▸ **Excerpt to read**:
★ ★ ★ ★ ★ ★ ★
I am worried about expedited callbacks getting backed up behind
non-expedited callbacks (especially given Peter's point about per-VMA
SRCU callbacks) and behind other workqueue uses.

> But when wait_srcu_gp() is move back here, I will use
> a bigger "trycount" for synchronize_srcu_expedited().
> 
> And any problem for srcu_advance_batches()?

I prefer the use of "return" that you and Peter discussed later.

What sort of testing are you doing?

							Thanx, Paul

> Thanks.
> Lai
> 
> >
> >                                                        Thanx, Paul
> >
> >>  EXPORT_SYMBOL_GPL(synchronize_srcu_expedited);
> >>
> >> +void srcu_barrier(struct srcu_struct *sp)
> >> +{
> >> +     __synchronize_srcu(sp);
> >> +}
> >> +EXPORT_SYMBOL_GPL(srcu_barrier);
> >> +
> >>  /**
> >>   * srcu_batches_completed - return batches completed.
> >>   * @sp: srcu_struct on which to report batch completion.
> >> @@ -423,3 +442,84 @@ long srcu_batches_completed(struct srcu_struct *sp)
★ ★ ★ ★ ★ ★ ★
▸ **Provided records**:
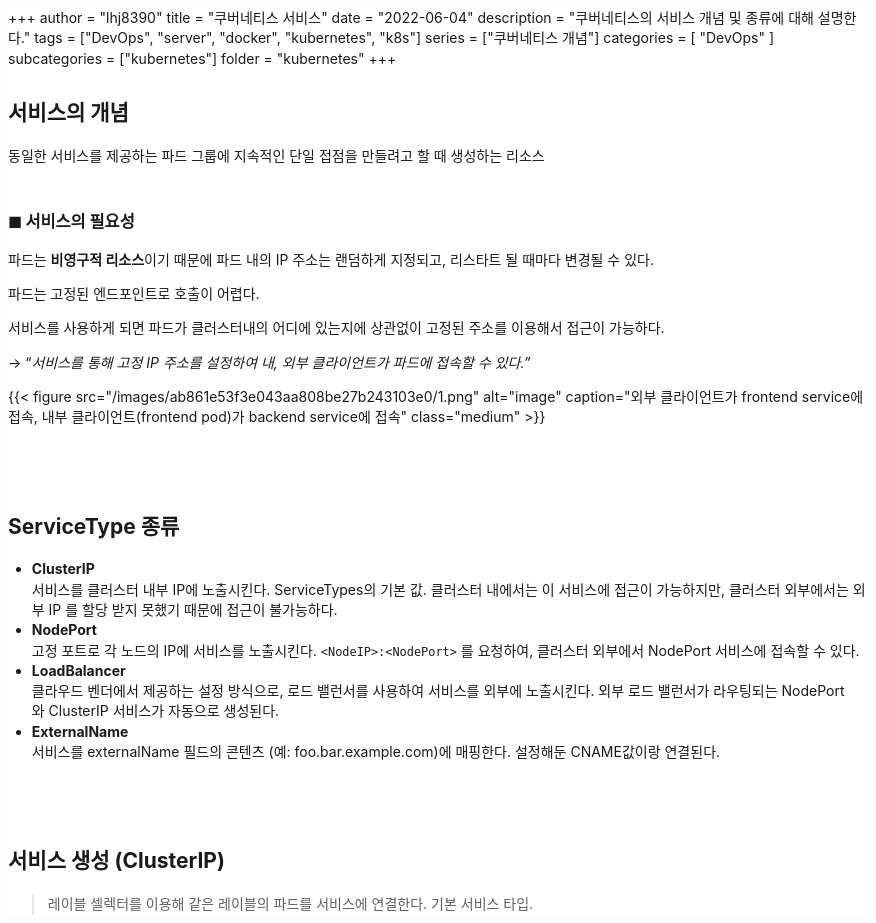 +++
author = "lhj8390"
title = "쿠버네티스 서비스"
date = "2022-06-04"
description = "쿠버네티스의 서비스 개념 및 종류에 대해 설명한다."
tags = ["DevOps", "server", "docker", "kubernetes", "k8s"]
series = ["쿠버네티스 개념"]
categories = [
    "DevOps"
]
subcategories = ["kubernetes"]
folder = "kubernetes"
+++

## 서비스의 개념

동일한 서비스를 제공하는 파드 그룹에 지속적인 단일 접점을 만들려고 할 때 생성하는 리소스
<br/><br/>

### ◼ **서비스의 필요성**

파드는 **비영구적 리소스**이기 때문에 파드 내의 IP 주소는 랜덤하게 지정되고, 리스타트 될 때마다 변경될 수 있다.

파드는 고정된 엔드포인트로 호출이 어렵다.

서비스를 사용하게 되면 파드가 클러스터내의 어디에 있는지에 상관없이 고정된 주소를 이용해서 접근이 가능하다.

→ “_서비스를 통해 고정 IP 주소를 설정하여 내, 외부 클라이언트가 파드에 접속할 수 있다.”_

{{< figure src="/images/ab861e53f3e043aa808be27b243103e0/1.png" alt="image" caption="외부 클라이언트가 frontend service에 접속, 내부 클라이언트(frontend pod)가 backend service에 접속" class="medium" >}}

<br/><br/>

## ServiceType 종류

- **ClusterIP**<br/>
  서비스를 <span class="red">클러스터 내부 IP</span>에 노출시킨다. ServiceTypes의 기본 값.
  클러스터 내에서는 이 서비스에 접근이 가능하지만, 클러스터 외부에서는 외부 IP 를 할당 받지 못했기 때문에 접근이 불가능하다.
- **NodePort**<br/>
  고정 포트로 <span class="red">각 노드의 IP</span>에 서비스를 노출시킨다.
  `<NodeIP>:<NodePort>` 를 요청하여, 클러스터 외부에서 NodePort 서비스에 접속할 수 있다.
- **LoadBalancer**<br/>
  클라우드 벤더에서 제공하는 설정 방식으로, 로드 밸런서를 사용하여 서비스를 외부에 노출시킨다.
  외부 로드 밸런서가 라우팅되는 NodePort와 ClusterIP 서비스가 자동으로 생성된다.
- **ExternalName**<br/>
  서비스를 externalName 필드의 콘텐츠 (예: foo.bar.example.com)에 매핑한다. 설정해둔 CNAME값이랑 연결된다.

<br/><br/>

## 서비스 생성 (ClusterIP)

> 레이블 셀렉터를 이용해 같은 레이블의 파드를 서비스에 연결한다.
> 기본 서비스 타입.
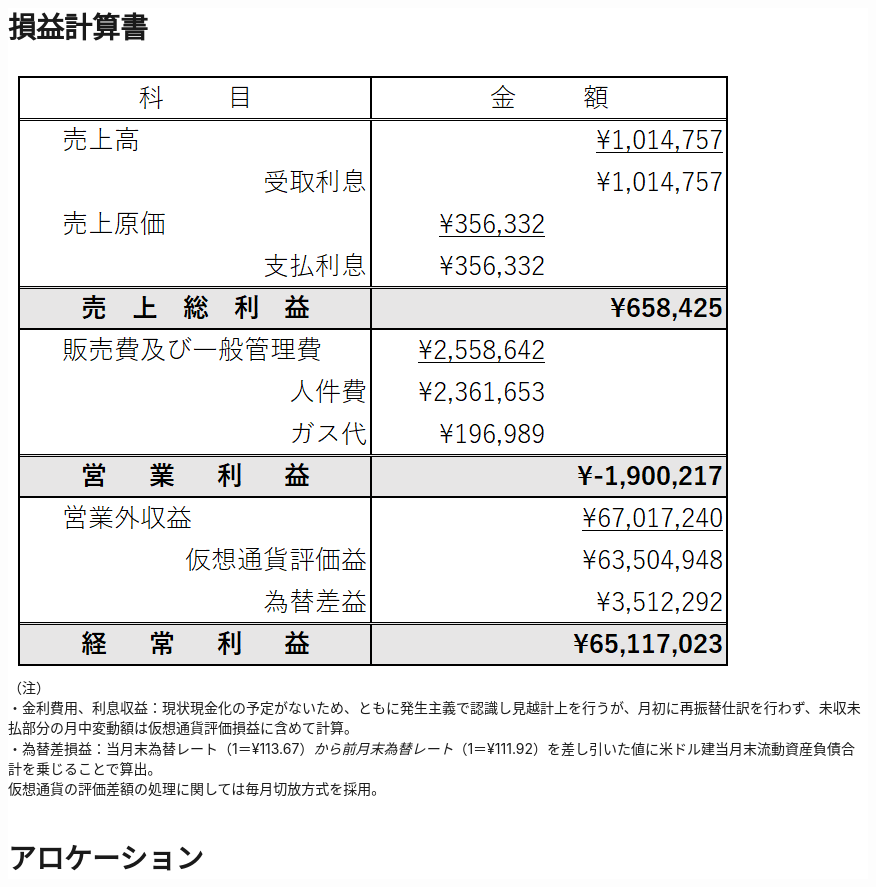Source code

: # 

# 損益計算書

![](/images/blog/559.png)  
（注）  
・金利費用、利息収益：現状現金化の予定がないため、ともに発生主義で認識し見越計上を行うが、月初に再振替仕訳を行わず、未収未払部分の月中変動額は仮想通貨評価損益に含めて計算。  
・為替差損益：当月末為替レート（$1＝¥113.67）から前月末為替レート（$1＝¥111.92）を差し引いた値に米ドル建当月末流動資産負債合計を乗じることで算出。  
仮想通貨の評価差額の処理に関しては毎月切放方式を採用。

# 

# アロケーション
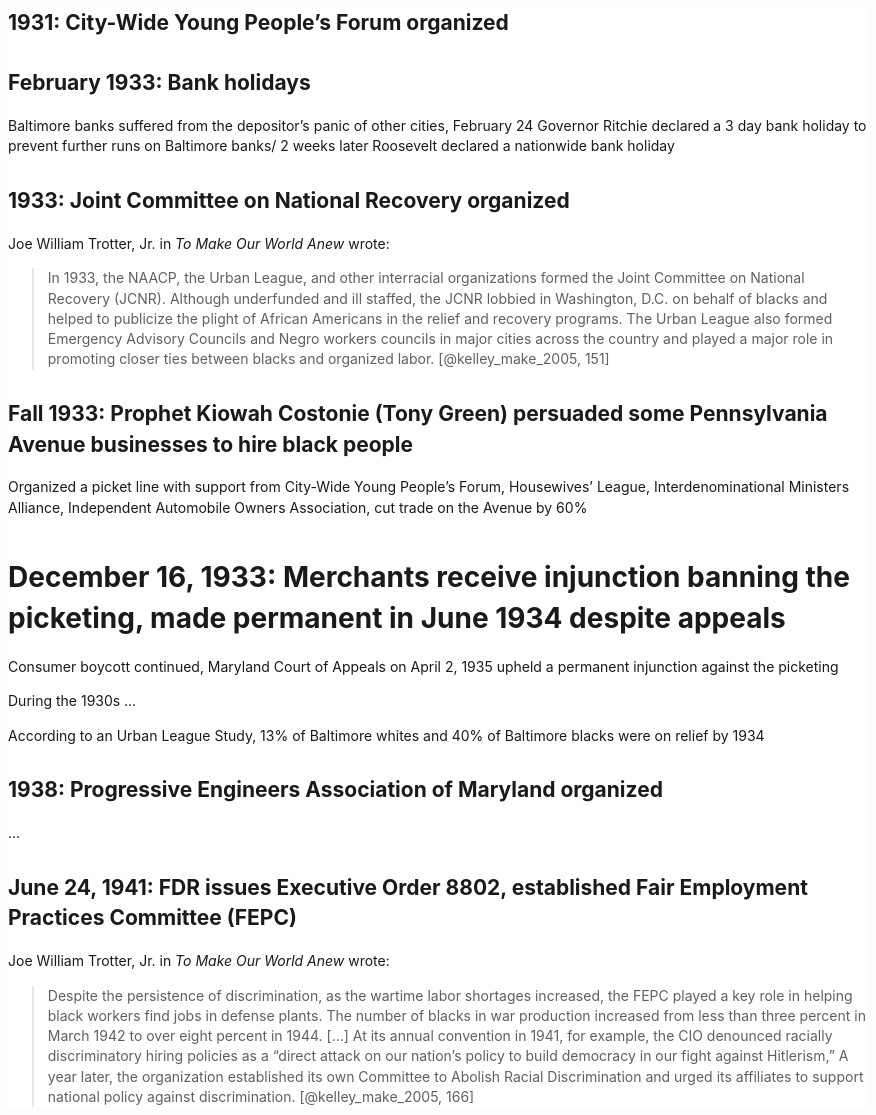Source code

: ## 1931: City-Wide Young People’s Forum organized

## February 1933: Bank holidays

Baltimore banks suffered from the depositor’s panic of other cities, February 24 Governor Ritchie declared a 3 day bank holiday to prevent further runs on Baltimore banks/ 2 weeks later Roosevelt declared a nationwide bank holiday

## 1933: Joint Committee on National Recovery organized

Joe William Trotter, Jr. in _To Make Our World Anew_ wrote:

> In 1933, the NAACP, the Urban League, and other interracial organizations formed the Joint Committee on National Recovery (JCNR). Although underfunded and ill staffed, the JCNR lobbied in Washington, D.C. on behalf of blacks and helped to publicize the plight of African Americans in the relief and recovery programs. The Urban League also formed Emergency Advisory Councils and Negro workers councils in major cities across the country and played a major role in promoting closer ties between blacks and organized labor. [@kelley_make_2005, 151]

## Fall 1933: Prophet Kiowah Costonie (Tony Green) persuaded some Pennsylvania Avenue businesses to hire black people

Organized a picket line with support from City-Wide Young People’s Forum, Housewives’ League, Interdenominational Ministers Alliance, Independent Automobile Owners Association, cut trade on the Avenue by 60%

# December 16, 1933: Merchants receive injunction banning the picketing, made permanent in June 1934 despite appeals

Consumer boycott continued, Maryland Court of Appeals on April 2, 1935 upheld a permanent injunction against the picketing

During the 1930s …

According to an Urban League Study, 13% of Baltimore whites and 40% of Baltimore blacks were on relief by 1934

## 1938: Progressive Engineers Association of Maryland organized

…

## June 24, 1941: FDR issues Executive Order 8802, established Fair Employment Practices Committee (FEPC)


Joe William Trotter, Jr. in _To Make Our World Anew_ wrote:

> Despite the persistence of discrimination, as the wartime labor shortages increased, the FEPC played a key role in helping black workers find jobs in defense plants. The number of blacks in war production increased from less than three percent in March 1942 to over eight percent in 1944. […]
> At its annual convention in 1941, for example, the CIO denounced racially discriminatory hiring policies as a “direct attack on our nation’s policy to build democracy in our fight against Hitlerism,” A year later, the organization established its own Committee to Abolish Racial Discrimination and urged its affiliates to support national policy against discrimination. [@kelley_make_2005, 166]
★ ★ ★ ★ ★ ★ ★
▸ **Task**:
Carry on the SRCU patch discussion from its final line, adding what would come next.

▸ **Answer for this exercise**:
> >>       return sp->completed;
> >>  }
> >>  EXPORT_SYMBOL_GPL(srcu_batches_completed);
> >> +
> >> +#define SRCU_CALLBACK_BATCH  10
> >> +#define SRCU_INTERVAL                1
> >> +
> >> +static void srcu_collect_new(struct srcu_struct *sp)
> >> +{
> >> +     if (!rcu_batch_empty(&sp->batch_queue)) {
> >> +             spin_lock_irq(&sp->queue_lock);
> >> +             rcu_batch_move(&sp->batch_check0, &sp->batch_queue);
> >> +             spin_unlock_irq(&sp->queue_lock);
> >> +     }
> >> +}
> >> +
> >> +static void srcu_advance_batches(struct srcu_struct *sp)
> >> +{
> >> +     int idx = 1 - (sp->completed & 0x1UL);
> >> +
> >> +     /*
> >> +      * SRCU read-side critical sections are normally short, so check
> >> +      * twice after a flip.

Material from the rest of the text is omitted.